** Text segment follows **

Primary tested compiler are passing in release mode with warnings as errors. They also are tested with a comprehensive set of backend combinations (i.e. OpenMP, Pthreads, Serial, OpenMP+Serial, ...). We are using the following set of flags:

  • GCC:

       -Wall -Wunused-parameter -Wshadow -pedantic
       -Werror -Wsign-compare -Wtype-limits
       -Wignored-qualifiers -Wempty-body
       -Wclobbered -Wuninitialized
    
  • Intel:

      -Wall -Wunused-parameter -Wshadow -pedantic
      -Werror -Wsign-compare -Wtype-limits
      -Wuninitialized
    
  • Clang:

      -Wall -Wunused-parameter -Wshadow -pedantic
      -Werror -Wsign-compare -Wtype-limits
      -Wuninitialized
    
  • NVCC:

      -Wall -Wunused-parameter -Wshadow -pedantic
      -Werror -Wsign-compare -Wtype-limits
      -Wuninitialized
    

Other compilers are tested occasionally, in particular when pushing from develop to master branch. These are tested less rigorously without -Werror and only for a select set of backends.

** End of Text segment **

**Activity list:**
1. Translate this sentence from the compiler testing notes into Spanish: "Other compilers are tested occasionally, in particular when pushing from develop to master branch."
2. Decide whether each statement agrees with the compiler testing notes, answering yes or no and quoting the words that decide it: (a) The GCC flags include -Wclobbered. (b) Other compilers are tested with -Werror. (c) The primary tested compilers are tested with backend combinations that include Pthreads.

** Supplied information follows **

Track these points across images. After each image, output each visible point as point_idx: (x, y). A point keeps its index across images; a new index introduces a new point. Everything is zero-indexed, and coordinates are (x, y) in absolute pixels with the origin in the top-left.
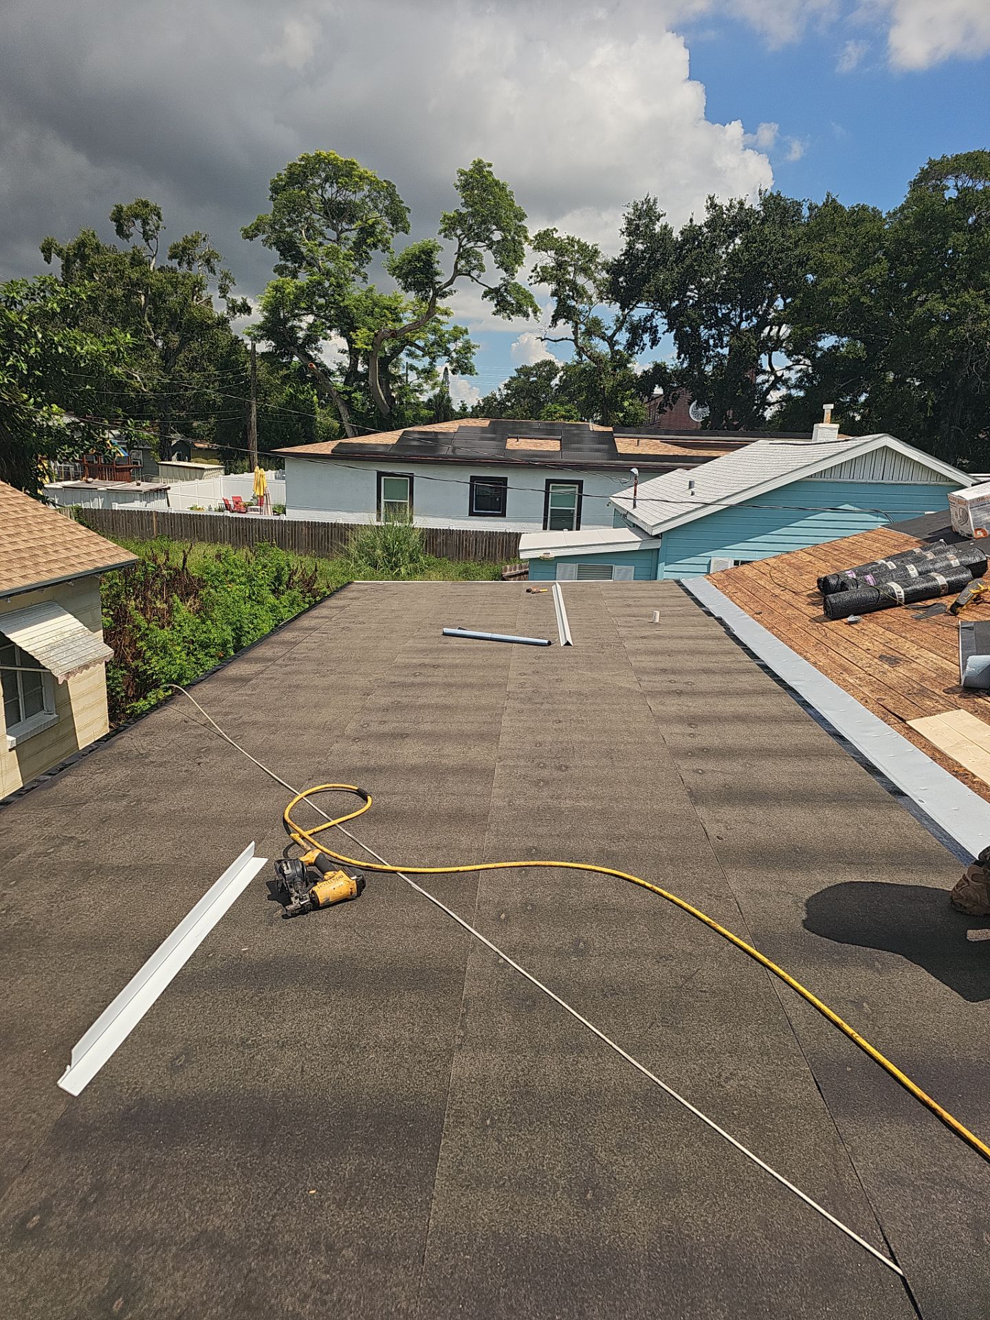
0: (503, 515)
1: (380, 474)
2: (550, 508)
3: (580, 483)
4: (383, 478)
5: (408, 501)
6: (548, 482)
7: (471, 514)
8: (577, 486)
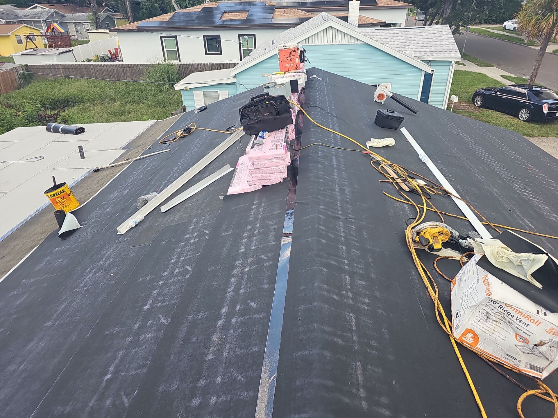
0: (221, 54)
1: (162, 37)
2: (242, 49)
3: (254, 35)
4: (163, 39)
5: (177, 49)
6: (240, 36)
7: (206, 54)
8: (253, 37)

** End of Supplied information **
** Supplied information follows **

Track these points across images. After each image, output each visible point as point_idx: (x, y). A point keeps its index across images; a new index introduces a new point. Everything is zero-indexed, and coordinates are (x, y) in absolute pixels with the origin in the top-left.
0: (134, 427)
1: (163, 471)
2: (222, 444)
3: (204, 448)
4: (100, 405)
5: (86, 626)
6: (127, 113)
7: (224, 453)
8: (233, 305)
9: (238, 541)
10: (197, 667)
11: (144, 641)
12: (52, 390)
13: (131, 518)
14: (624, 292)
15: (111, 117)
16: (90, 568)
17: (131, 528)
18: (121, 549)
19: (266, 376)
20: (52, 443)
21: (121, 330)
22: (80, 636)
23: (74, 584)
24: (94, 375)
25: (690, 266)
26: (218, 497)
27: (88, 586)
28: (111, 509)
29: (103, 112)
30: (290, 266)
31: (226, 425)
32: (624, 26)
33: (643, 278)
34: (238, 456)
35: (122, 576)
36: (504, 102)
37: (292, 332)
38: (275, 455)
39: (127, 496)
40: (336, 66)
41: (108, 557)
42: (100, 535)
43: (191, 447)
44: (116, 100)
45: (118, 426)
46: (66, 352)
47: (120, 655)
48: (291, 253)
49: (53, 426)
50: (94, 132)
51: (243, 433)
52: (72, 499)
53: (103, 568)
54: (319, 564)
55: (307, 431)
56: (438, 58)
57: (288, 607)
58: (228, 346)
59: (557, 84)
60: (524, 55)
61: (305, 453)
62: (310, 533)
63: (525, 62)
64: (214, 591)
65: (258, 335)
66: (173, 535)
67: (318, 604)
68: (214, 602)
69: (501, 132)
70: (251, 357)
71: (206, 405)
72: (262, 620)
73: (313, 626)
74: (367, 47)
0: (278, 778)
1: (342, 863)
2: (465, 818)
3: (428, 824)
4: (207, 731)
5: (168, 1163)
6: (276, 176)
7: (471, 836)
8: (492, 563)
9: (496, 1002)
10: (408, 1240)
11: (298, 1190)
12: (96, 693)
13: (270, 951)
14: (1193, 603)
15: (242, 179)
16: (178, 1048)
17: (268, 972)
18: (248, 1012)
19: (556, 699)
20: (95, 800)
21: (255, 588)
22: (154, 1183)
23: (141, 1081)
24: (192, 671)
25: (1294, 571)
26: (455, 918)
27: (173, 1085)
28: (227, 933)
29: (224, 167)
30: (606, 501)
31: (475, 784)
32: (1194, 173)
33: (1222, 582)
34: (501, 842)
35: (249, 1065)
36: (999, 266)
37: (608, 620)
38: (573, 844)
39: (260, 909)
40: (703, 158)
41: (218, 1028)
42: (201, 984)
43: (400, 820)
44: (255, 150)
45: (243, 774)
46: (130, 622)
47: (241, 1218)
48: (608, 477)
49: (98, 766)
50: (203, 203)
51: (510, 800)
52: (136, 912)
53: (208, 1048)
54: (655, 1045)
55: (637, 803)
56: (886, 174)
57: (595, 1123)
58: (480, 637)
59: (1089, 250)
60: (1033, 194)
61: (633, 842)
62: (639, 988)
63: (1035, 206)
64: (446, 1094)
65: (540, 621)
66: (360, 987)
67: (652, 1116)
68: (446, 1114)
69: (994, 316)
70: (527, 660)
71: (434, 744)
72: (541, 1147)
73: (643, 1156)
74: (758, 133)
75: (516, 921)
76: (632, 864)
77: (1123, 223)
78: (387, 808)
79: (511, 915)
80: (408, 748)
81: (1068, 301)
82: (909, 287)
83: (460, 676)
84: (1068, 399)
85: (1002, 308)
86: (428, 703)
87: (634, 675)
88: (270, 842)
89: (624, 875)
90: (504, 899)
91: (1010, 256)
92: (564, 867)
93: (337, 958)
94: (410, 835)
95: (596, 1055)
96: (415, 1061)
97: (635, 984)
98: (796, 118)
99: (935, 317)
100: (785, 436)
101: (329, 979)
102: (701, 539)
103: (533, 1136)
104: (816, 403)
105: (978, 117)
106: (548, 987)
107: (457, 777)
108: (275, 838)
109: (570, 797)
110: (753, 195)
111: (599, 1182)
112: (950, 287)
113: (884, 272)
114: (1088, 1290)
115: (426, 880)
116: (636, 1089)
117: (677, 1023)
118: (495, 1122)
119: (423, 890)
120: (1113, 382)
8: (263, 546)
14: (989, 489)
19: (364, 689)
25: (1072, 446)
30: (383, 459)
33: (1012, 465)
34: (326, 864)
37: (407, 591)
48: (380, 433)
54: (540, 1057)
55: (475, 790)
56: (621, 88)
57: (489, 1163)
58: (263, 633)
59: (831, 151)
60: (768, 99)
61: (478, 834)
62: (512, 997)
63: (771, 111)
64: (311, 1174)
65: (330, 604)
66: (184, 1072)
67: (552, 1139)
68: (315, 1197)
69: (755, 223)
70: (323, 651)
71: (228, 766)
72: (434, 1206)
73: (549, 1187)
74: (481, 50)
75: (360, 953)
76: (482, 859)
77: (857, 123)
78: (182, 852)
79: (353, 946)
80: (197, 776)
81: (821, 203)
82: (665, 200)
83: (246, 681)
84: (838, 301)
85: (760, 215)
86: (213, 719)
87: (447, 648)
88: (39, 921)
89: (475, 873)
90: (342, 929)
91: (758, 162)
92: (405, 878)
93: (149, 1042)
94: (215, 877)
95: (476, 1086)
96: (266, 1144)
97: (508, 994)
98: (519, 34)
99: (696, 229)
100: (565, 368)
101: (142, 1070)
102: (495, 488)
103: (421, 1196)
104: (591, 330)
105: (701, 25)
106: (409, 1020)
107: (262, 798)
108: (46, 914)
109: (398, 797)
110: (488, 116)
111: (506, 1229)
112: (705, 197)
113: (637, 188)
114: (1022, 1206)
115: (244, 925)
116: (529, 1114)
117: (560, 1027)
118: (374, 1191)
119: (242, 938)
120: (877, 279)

** End of Supplied information **

**Solutions to the problems:**
1. Otros compiladores se prueban ocasionalmente, en particular al hacer push de la rama develop a la rama master.

2.
(a) Yes: "-Wclobbered -Wuninitialized"
(b) No: "These are tested less rigorously without -Werror"
(c) Yes: "OpenMP, Pthreads, Serial, OpenMP+Serial"